Zu oft verdorbenes Frittieröl in Zürcher Restaurants
publiziert: Mittwoch, 24. Jul 2002 / 11:33 Uhr

Zürich - In Zürcher Restaurants wird noch immer häufig verdorbenes Frittieröl verwendet, wie das Kantonale Labor in seinem Jahresbericht 2001 schreibt. Bei über zehn Prozent der Proben war das Öl so stark verdorben, dass eine Strafanzeige erfolgte.

Die Lebensmittelinspektoren führten im letzten Jahr 6678 Kontrollen in Zürcher Gastronomiebetrieben durch. (Bild: Archiv)
Die Lebensmittelinspektoren führten im letzten Jahr 6678 Kontrollen in Zürcher Gastronomiebetrieben durch. (Bild: Archiv)
In den 4752 Gastwirtschaftsbetrieben des Kantons Zürich haben Lebensmittelinspektoren im letzten Jahr 6678 Kontrollen durchgeführt. Bei 424 Inspektionen sind erhebliche oder sogar massive Mängel festgestellt worden, wie das Labor mitteilte.

In 90 Prozent der Fälle sei die Lebensmittelsicherheit jedoch als einwandfrei oder nur geringfügig eingeschränkt beurteilt worden. Nicht zufrieden waren die Inspektoren mit elf Prozent der kontrollierten Metzgereien und Bäckereien/Konditoreien sowie mit sechs Prozent der Lebensmittelgeschäfte.

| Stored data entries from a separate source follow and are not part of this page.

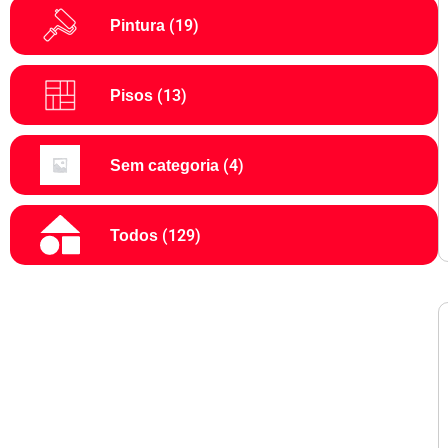
(19)
Pintura
(13)
Pisos
(4)
Sem categoria
(129)
Todos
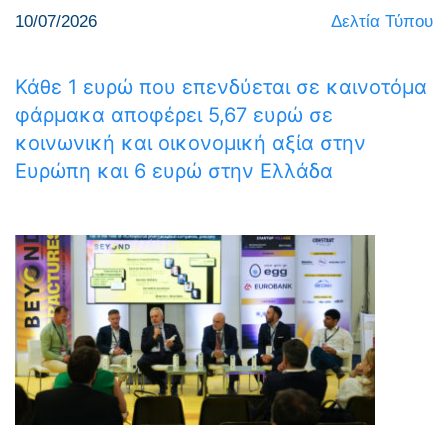
10/07/2026
Δελτία Τύπου
Κάθε 1 ευρώ που επενδύεται σε καινοτόμα
φάρμακα αποφέρει 5,67 ευρώ σε
κοινωνική και οικονομική αξία στην
Ευρώπη και 6 ευρώ στην Ελλάδα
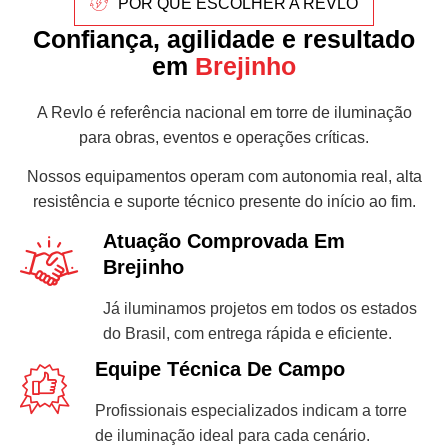
POR QUE ESCOLHER A REVLO
Confiança, agilidade e resultado
em
Brejinho
A Revlo é referência nacional em torre de iluminação
para obras, eventos e operações críticas.
Nossos equipamentos operam com autonomia real, alta
resistência e suporte técnico presente do início ao fim.
Atuação Comprovada Em
Brejinho
Já iluminamos projetos em todos os estados
do Brasil, com entrega rápida e eficiente.
Equipe Técnica De Campo
Profissionais especializados indicam a torre
de iluminação ideal para cada cenário.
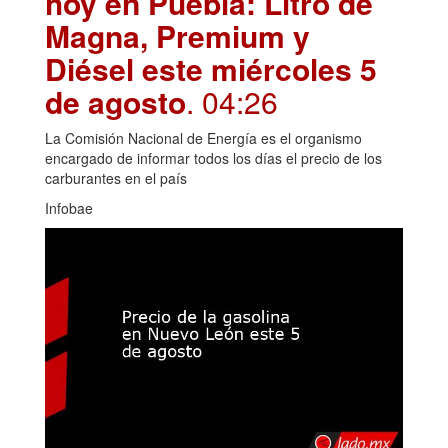
hoy en Puebla: Litro de
Magna, Premium y
Diésel este miércoles 5
de agosto
. 04:26
La Comisión Nacional de Energía es el organismo
encargado de informar todos los días el precio de los
carburantes en el país
Infobae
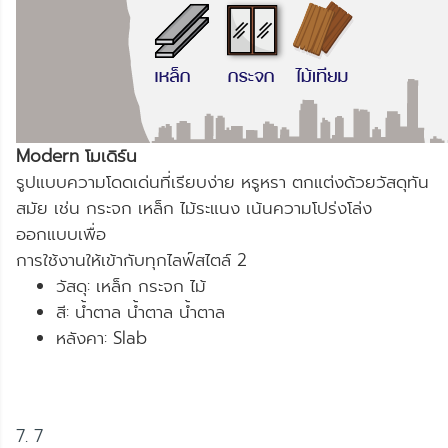
Modern โมเดิร์น
รูปแบบความโดดเด่นที่เรียบง่าย หรูหรา ตกแต่งด้วยวัสดุทัน
สมัย เช่น กระจก เหล็ก ไม้ระแนง เน้นความโปร่งโล่ง
ออกแบบเพื่อ
การใช้งานให้เข้ากับทุกไลฟ์สไตล์ 2
วัสดุ: เหล็ก กระจก ไม้
สี: น้ำตาล น้ำตาล น้ำตาล
หลังคา: Slab
7. 7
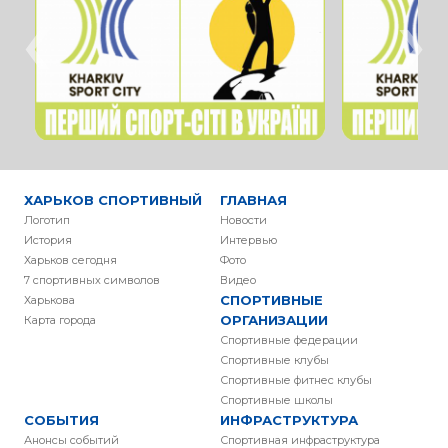
‹
›
ХАРЬКОВ СПОРТИВНЫЙ
ГЛАВНАЯ
Логотип
Новости
История
Интервью
Харьков сегодня
Фото
7 спортивных символов
Видео
СПОРТИВНЫЕ
Харькова
ОРГАНИЗАЦИИ
Карта города
Спортивные федерации
Спортивные клубы
Спортивные фитнес клубы
Спортивные школы
СОБЫТИЯ
ИНФРАСТРУКТУРА
Анонсы событий
Спортивная инфраструктура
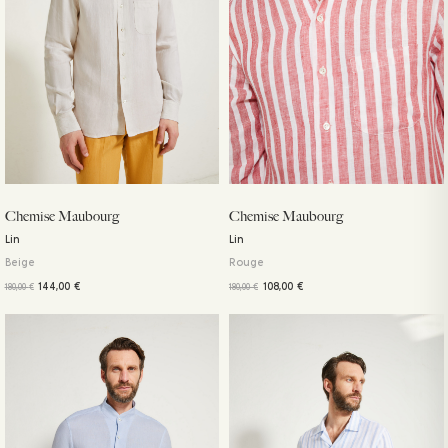
Chemise Maubourg
Chemise Maubourg
Lin
Lin
Beige
Rouge
144,00
€
108,00
€
180,00
€
180,00
€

In Restaurants wurde 480 Mal Frittieröl kontrolliert. In 145 Fällen (30 Prozent) war das Öl verdorben. In 51 Fällen machte das Labor eine Strafanzeige, weil der Toleranzwert massiv oder in kurzer Zeit wiederholt überschritten wurde.

Wie in den Vorjahren ergab die gezielte Suche nach Fehlern mit mikrobiologischen Analysen in «kritischen» Verpflegungsbetrieben ein bedenkliches Bild. 60 Prozent der Schlagrahmproben, 42 Prozent der Teigwarengerichte, 41 Prozent der Gemüsegerichte und 39 Prozent der Proben von gekochtem Reis seien als wertvermindert oder gar verdorben beurteilt worden.

Das Kantonale Labor hat im letzten Jahr insgesamt 19'492 Proben chemisch, mikrobiologisch, physikalisch oder sensorisch untersucht. Von den 16'435 der Lebensmittelgesetzgebung unterstehenden Proben wurden 1957 beanstandet. In 578 Fällen waren die Produkte ungenügend oder falsch beschriftet.

Die Kontrollen der Lebensmittelinspektoren ergaben in 63 Fällen so gravierende Fehler, dass ein Benützungsverbot für Einrichtungen oder Teilbereiche eines Betriebs erlassen wurde. Acht Betriebe wurden aufgrund schwerwiegender hygienischer Mängel vorübergehend geschlossen.